47 yıldır Rum liderliği bunlardan kurtulmak için mücadele ediyor, biz de bunlardan vazgeçilemeyeceğini kanıtlamak için! Kuzey Kıbrıs Türk Cumhuriyeti Rum’a teslim etmediğimiz bu hakları, varlığında toplamış olan devletimizdir. Devlet kurmanın şerefini yaşayan halkımızdan, Rum’un kucağına oturmak için, devletinden vazgeçmesi beklenmektedir. Rum-Yunan ikilisine ve bunları körü körüne destekleyen  “dost ve müttefiklere”  göre Kıbrıs meselesinin halli Kıbrıs Türklerinin alnına  “devletlerinden vazgeçen şerefsizler”  sözünün yazılmasına bağlıdır!
İngiliz arşivinden, 15 Şubat 1964 tarihli ve 1057 sayılı belgeden; “Mr. Ball, Makarios’un hedefinin, Kıbrıs  meselesini, kendi kaderini tayin hakkının (self-determinasyon) bağlantısızlar ve tarafsızlarca desteklendiği Birleşmiş Milletlere götürerek, içinde, Türk azınlığa istediğini yapabileceği bağımsız bir üniter devlet kurmak olduğunu düşünmektedir.”
Bize saldırının maksadı ortaklık devletini üniter bir Rum devletine dönüştürmek ve bunun akabinde de  “Kıbrıs Halkı” nın (tek halk) self-determinasyon hakkını kullanarak Enosis’e sıçramaktı. Şimdi, Hristofyas’ın 1960’da kurulmuş olan fonksiyonel federatif ortaklık devletini neden üniter devlet diye tanımladığını anladınız mı? Rum tarafının siyasetini, hedefini çok iyi bilen ABD ve garantör İngiltere acaba niye, Hristofyas’a 1960 Devletinin üniter bir kuruluş olmadığını hatırlatmıyorlar? Acaba BM sekretaryası niye Rum liderliğinin “Kıbrıs meselesi 1974’de başlamış bir işgal meselesidir”  yalanına “BM Barış Gücü Kıbrıs’a 1964’de gitti; hâlâ oradadır”  gerçeğini hatırlatmıyor “?
Makarios, BM Barış Gücü’nü “benim daimi turistlerim” diye takdim ediyordu ve bu Barış Gücü 47 yıldır, Ortaklık Devletini kan ve terör ile yıkmış olan Rum idaresini meşru hükümet olarak tanımakla mükelleftir.
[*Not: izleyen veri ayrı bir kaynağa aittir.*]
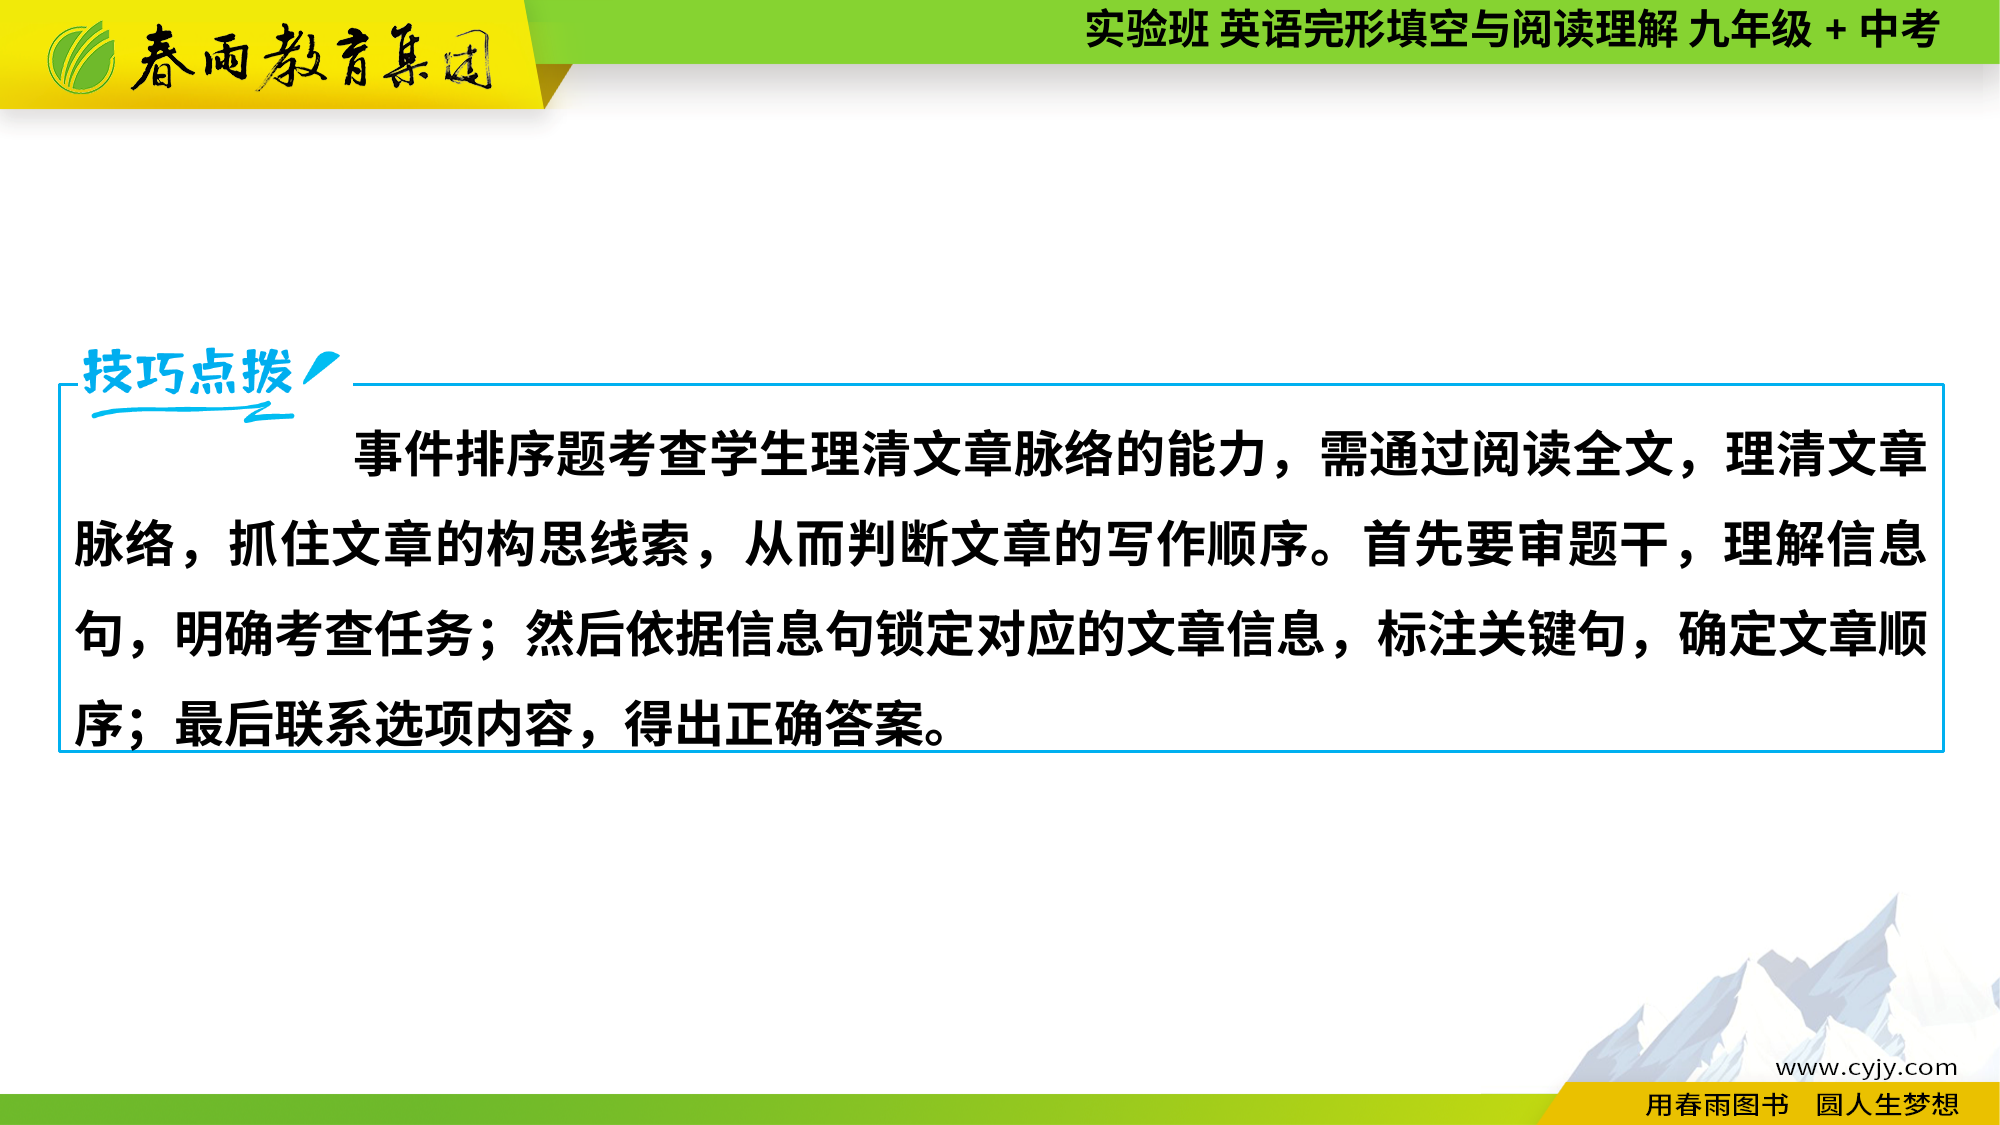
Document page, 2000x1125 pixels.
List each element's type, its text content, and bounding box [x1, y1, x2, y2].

list 事件排序题考查学生理清文章脉络的能力，需通过阅读全文，理清文章脉络，抓住文章的构思线索，从而判断文章的写作顺序。首先要审题干，理解信息句，明确考查任务；然后依据信息句锁定对应的文章信息，标注关键句，确定文章顺序；最后联系选项内容，得出正确答案。 [59, 384, 1944, 752]
picture [0, 0, 2000, 1125]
Hâlâ, Kıbrıs meselesi niye halledilmiyor diye soran mı var?
30 Nisan 1964’de İngiltere Başbakanı 11 sayılı telegraf ile New York’a şu direktifi veriyor: Makarios Kıbrıs’ın Hükümeti değildir. BM’nin yapması gereken ilk iş Makarios ile Dr. Küçük’ün birlikte toplanmalarını da ısrar ve BM’nin  (Kıbrıs konusunda) her ikisi ile birlikte işlev yapması değil midir? Makarios Kıbrıs Hükümeti değildir”.
Güvenlik Konseyinde alınmış olan ve eli kanlı Makarios’un yüzde yüz Rumlardan oluşan idaresini meşru hükümet addeden Mart 1964 kararından bir ay sonra garantör İngiltere’nin Başbakanı gerçekleri görüyor ve BM sekretaryasının ikazını istiyor! Peki; sonra ne oldu da garantör İngiltere yüz seksen derece dönüş yaptı? Kıbrıs meselesinin 47. yılında Kıbrıs’ın gerçeklerini bilmeyen mi var? O halde Kıbrıs Türklerine bu zulüm niye? İnsanlığa ve Barışa hizmet  etmiş olan garantör Türkiye’ye AB’nin ve diğerlerinin devam eden haksızlığı niye?
Buna boyun eğilmeyeceğini gür sesle haykırmak zamanı şimdidir!